Port Apartment, a company opened by Vanke in 2016, had extended its footprint to 21 cities across China by the end of September. It now operates more than 20,000 apartments, the Shenzhen-based developer said in an earlier statement.

Longfor Properties, a mainland developed listed in Hong Kong, introduced its long-term rental brand Champion Apartments in 2016. As of July, it had 10 projects in seven Chinese cities, with the goal covering 16 cities and collecting rental income exceeding 2 billion yuan in 2020.

City governments have joined a national initiative to develop rental options as a damper on the overheated home-buying market. People are being encouraged to rent rather than buy homes.

In Shanghai, the municipal government announced in July that it would add some 700,000 leasing units by the end of 2020 as part of a master plan to expand new housing by 1.7 million units. It promised a better balance between homes for purchase and homes for rent.

To facilitate that policy, the city plans to earmark 1,700 hectares of government-owned land for development of residential rental properties.

“Between July and November, 15 plots designated for residential leasing and estimated to generate more than 18,000 rental units have been sold in the city,” said Zhang Yue, chief analyst with Shanghai Homelink Real Estate Agency Co, a leading property brokerage chain in China.

“If the local land authority maintains that pace, it might add around 200,000 new rental units to the market by 2020, with some 60,000 units being built annually over the next three years,” Zhang added.

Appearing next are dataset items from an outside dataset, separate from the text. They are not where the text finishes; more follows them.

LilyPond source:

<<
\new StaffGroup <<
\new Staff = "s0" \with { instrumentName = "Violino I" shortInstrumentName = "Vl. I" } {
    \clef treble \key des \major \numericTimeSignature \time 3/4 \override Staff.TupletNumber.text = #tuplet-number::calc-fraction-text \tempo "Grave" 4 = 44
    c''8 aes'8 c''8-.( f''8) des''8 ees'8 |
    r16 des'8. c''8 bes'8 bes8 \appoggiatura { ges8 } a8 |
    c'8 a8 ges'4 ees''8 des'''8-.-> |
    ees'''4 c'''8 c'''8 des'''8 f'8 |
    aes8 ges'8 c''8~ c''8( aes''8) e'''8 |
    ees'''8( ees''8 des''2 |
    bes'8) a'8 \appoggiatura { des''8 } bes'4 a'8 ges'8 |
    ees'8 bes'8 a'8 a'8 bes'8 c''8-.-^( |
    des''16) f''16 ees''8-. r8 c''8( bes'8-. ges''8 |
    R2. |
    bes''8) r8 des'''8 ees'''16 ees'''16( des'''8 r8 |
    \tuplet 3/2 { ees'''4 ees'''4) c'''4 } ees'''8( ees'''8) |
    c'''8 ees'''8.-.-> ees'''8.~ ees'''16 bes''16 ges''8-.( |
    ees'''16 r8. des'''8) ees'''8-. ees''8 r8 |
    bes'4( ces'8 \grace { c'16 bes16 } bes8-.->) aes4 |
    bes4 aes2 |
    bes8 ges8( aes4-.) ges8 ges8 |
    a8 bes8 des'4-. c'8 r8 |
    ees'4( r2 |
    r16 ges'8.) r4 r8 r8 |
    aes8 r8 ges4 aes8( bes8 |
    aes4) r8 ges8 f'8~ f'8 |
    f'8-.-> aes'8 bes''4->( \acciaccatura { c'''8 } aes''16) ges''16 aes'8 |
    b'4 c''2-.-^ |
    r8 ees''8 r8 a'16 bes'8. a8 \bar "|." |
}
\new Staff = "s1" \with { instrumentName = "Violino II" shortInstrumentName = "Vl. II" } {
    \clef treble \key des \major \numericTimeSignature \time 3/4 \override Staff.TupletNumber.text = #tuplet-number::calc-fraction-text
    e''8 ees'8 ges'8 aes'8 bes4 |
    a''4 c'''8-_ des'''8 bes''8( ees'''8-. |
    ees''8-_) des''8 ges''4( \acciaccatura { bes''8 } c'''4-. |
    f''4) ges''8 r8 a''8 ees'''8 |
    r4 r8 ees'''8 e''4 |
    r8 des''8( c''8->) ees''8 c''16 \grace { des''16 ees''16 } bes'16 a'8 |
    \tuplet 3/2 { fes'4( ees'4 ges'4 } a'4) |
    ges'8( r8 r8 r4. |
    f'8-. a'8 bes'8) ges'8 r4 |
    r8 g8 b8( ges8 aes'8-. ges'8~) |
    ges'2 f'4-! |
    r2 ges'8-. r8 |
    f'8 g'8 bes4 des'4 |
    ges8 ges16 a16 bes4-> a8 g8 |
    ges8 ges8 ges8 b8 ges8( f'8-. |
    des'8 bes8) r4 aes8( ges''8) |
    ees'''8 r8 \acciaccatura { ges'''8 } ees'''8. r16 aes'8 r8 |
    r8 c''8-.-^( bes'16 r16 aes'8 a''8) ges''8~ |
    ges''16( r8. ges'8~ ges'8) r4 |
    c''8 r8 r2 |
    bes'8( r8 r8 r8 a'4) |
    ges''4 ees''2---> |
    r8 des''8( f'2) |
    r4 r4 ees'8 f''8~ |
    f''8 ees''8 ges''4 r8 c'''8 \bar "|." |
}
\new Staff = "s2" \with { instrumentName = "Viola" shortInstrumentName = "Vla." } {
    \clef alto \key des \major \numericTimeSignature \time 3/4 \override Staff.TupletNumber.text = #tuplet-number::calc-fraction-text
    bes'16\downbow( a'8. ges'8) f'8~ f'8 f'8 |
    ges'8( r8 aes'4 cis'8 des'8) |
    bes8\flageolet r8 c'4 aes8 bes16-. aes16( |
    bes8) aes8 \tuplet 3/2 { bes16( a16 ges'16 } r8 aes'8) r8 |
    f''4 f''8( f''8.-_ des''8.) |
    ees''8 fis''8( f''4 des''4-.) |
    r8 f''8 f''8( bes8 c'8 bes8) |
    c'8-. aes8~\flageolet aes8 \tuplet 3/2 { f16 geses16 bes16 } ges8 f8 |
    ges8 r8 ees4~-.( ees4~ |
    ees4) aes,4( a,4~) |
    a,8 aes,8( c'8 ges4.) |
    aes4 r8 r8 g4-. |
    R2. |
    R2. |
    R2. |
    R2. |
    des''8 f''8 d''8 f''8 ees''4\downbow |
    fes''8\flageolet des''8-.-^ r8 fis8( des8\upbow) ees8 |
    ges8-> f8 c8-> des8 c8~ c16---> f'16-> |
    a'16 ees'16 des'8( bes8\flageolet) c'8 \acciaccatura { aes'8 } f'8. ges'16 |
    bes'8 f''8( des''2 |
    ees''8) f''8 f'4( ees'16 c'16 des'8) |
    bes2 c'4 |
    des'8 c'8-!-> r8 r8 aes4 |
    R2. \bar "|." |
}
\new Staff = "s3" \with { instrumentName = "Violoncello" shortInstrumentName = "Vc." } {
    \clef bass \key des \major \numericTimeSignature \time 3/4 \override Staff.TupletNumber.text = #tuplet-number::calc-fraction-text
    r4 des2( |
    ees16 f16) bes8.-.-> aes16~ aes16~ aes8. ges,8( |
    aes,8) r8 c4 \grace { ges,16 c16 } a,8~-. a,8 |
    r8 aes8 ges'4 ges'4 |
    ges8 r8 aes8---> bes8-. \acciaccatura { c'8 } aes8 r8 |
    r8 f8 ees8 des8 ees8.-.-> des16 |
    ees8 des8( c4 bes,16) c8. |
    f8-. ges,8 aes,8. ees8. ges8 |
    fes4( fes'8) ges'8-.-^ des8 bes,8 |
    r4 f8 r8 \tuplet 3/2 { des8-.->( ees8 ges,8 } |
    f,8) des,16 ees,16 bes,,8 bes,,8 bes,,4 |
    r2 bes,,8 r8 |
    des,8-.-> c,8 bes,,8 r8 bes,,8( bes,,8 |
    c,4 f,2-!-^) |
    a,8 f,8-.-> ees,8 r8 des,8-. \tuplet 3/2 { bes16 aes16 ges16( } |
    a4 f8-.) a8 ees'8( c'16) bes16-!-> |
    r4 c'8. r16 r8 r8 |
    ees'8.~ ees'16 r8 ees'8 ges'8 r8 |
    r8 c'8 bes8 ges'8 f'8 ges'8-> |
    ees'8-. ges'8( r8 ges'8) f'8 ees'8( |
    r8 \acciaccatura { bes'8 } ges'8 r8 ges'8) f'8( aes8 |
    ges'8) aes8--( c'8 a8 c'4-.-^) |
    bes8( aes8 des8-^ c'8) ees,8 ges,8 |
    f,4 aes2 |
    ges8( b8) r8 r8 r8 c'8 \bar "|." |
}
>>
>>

Six such parcels are due to be released for sale soon, according to auction schedules.

Notably, all 15 plots already sold were acquired by state-owned developers, including nine by Shanghai Land (Group) Co and four by Shanghai Zhangjiang High-Tech Park Development Co.

“Only one ‘qualified bidder’ was allowed to participate in each of those auctions due to the high threshold set by the land watchdog,” said an industry analyst who preferred to remain unidentified. “That reflected the government’s determination to accelerate the development of the residential leasing market. But on the other hand, more players should be allowed to join the competition if a healthy market is to be created.”